Recruits knew there would be no immediate championships. Rather, they wanted to be part of a ground-up movement and play for a coach with established success and a frank attitude about why they should be part of Syracuse’s first recruiting class.

“There was no bullsh*tting with him,” said Taylor Metcalfe, a freshman defender on the first SU team. “Whatever he did or whatever he was planning on doing, even though you weren’t sure what it was yet, it was for the best and it was going to work out from all the experience he had.”

There were no expectations for the program, Metcalfe said. Some players had to cart their equipment back to their dorms because there wasn’t enough storage at Tennity.

Yet for some reason players, even ones like current Swiss National Team member Stefanie Marty, were attracted.

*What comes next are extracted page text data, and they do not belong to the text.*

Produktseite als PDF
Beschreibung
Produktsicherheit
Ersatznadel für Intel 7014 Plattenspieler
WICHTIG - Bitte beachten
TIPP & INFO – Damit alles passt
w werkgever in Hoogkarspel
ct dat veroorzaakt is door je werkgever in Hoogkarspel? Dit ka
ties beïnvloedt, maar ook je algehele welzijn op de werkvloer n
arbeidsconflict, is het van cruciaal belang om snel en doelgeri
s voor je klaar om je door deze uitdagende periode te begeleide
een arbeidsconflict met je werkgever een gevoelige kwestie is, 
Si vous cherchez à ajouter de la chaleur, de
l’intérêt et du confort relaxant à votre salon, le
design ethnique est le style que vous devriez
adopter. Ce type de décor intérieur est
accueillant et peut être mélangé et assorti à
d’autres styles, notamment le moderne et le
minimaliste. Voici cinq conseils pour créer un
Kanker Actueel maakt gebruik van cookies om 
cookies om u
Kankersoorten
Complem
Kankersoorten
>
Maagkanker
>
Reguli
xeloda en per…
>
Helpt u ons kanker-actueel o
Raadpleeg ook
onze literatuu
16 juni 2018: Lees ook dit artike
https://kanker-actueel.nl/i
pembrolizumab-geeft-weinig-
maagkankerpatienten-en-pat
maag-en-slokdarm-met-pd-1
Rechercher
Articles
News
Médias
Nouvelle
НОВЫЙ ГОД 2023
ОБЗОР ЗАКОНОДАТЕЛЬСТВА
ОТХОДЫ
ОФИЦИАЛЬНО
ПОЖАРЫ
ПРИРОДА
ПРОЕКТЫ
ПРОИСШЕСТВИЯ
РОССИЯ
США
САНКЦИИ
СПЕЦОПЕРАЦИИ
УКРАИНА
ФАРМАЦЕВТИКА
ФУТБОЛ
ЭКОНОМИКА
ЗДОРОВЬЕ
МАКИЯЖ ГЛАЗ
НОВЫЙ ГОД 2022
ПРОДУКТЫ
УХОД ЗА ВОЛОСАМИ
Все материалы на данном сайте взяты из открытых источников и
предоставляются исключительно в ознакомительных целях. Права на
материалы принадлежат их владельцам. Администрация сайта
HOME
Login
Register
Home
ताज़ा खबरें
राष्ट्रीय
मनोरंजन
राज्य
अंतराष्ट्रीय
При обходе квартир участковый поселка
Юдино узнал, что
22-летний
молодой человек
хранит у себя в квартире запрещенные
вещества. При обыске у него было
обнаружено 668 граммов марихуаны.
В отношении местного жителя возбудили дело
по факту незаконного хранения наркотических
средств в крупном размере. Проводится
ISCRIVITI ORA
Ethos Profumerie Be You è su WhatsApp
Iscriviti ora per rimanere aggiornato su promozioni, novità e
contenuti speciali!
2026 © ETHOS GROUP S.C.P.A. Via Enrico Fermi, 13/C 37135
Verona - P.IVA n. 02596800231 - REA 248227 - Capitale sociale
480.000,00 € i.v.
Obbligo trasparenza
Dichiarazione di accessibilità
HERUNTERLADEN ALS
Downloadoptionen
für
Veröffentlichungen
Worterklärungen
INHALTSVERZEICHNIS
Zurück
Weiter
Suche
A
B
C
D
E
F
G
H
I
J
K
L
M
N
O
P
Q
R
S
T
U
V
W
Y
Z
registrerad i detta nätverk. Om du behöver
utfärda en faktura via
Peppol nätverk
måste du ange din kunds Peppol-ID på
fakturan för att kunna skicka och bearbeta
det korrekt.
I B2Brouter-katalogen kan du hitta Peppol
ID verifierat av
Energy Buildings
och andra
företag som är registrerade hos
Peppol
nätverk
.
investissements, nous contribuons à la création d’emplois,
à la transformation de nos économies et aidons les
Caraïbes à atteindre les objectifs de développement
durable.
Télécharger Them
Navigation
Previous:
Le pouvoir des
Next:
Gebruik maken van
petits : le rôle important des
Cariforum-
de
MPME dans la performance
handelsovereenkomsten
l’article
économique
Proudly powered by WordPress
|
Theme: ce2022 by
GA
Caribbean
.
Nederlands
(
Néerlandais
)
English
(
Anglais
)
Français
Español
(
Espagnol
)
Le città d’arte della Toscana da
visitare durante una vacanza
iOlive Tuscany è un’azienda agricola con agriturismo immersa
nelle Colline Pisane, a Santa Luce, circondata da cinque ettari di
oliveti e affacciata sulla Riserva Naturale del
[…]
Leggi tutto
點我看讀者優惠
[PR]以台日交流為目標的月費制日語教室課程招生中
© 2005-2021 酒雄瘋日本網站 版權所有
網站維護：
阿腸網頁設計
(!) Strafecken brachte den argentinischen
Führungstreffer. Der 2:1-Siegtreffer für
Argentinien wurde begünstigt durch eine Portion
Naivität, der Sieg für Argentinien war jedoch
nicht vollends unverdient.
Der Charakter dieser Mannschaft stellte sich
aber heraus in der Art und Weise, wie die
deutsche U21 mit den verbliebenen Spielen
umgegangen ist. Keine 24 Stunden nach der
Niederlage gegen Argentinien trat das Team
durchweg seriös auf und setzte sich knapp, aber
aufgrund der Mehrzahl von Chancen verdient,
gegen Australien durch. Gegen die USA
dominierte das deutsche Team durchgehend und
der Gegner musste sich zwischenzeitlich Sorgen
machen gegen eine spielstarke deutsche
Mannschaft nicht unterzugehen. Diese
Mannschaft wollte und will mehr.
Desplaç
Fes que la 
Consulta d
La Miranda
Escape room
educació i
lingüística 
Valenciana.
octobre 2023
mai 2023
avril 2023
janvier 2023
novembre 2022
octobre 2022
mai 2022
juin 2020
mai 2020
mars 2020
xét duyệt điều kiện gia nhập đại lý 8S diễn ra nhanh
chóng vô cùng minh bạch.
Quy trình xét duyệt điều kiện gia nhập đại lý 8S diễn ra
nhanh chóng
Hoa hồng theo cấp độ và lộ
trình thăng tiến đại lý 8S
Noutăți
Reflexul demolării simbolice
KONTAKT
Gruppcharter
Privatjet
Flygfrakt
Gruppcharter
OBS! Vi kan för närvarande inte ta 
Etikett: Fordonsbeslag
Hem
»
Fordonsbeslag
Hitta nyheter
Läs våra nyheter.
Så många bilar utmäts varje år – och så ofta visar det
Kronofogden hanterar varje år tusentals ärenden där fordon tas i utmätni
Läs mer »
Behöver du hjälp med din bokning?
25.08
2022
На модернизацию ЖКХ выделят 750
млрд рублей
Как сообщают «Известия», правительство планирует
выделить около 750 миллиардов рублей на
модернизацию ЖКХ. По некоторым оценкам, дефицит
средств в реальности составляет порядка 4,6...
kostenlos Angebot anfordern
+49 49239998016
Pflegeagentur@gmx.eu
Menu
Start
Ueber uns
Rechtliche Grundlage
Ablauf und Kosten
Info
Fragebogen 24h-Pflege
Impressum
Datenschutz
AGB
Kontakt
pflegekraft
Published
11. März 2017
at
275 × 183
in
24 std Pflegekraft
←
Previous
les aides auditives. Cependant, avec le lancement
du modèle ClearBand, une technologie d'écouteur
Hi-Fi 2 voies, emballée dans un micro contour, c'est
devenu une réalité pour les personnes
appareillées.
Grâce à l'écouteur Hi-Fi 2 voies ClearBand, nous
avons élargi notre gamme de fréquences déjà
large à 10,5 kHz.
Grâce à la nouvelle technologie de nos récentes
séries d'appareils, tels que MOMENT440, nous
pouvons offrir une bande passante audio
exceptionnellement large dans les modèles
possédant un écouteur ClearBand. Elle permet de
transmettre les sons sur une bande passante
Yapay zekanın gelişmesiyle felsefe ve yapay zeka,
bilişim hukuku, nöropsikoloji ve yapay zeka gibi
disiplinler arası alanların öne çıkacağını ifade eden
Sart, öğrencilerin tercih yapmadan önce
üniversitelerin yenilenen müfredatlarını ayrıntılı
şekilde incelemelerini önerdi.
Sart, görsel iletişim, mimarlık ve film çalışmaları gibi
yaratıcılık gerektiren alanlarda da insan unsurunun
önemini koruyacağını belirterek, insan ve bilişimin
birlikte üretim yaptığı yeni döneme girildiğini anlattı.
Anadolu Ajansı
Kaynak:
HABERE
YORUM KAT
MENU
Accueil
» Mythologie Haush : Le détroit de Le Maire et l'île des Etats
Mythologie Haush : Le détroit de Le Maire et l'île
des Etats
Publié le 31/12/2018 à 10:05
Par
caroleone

“The ‘starting from the bottom’ is a reason why I went to Syracuse,” Marty said in an email. “It was challenging and interesting to build up a team culture, that goes from building simple team rules to inventing team cheers and other traditions on bus trips, before games, pretty much anything you can imagine from serious to almost absurd.”

Gradually, the program evolved. After a 10-15-3 first season, Flanagan led the Orange to two straight CHA championship game appearances and a combined 32 wins the next two seasons, while winning the 2010 CHA Coach of the Year award.

After only 10 wins in 2011–12, Flanagan guided SU to a program-record 20 victories in 2012–13. Then came another 20 the next year.

What started off as trying to find a place for players to change into and out of their uniforms has become a mission to finish the job of becoming CHA champions.

But Domenico said there’s one question she repeatedly gets asked by recruits and their parents: “What’s Paul like away from the rink?”

“He’s a blue-collar guy who rarely gets outworked in anything that he does, whether it’s painting the house or recruiting players,” Wells said.

And now he wants something to show for the program he built from scratch.

“It’s seven years, we’re not a new program anymore,” Flanagan said. “I won’t be satisfied until I can sit down and say, ‘We’re really good.’ I think we’re close.”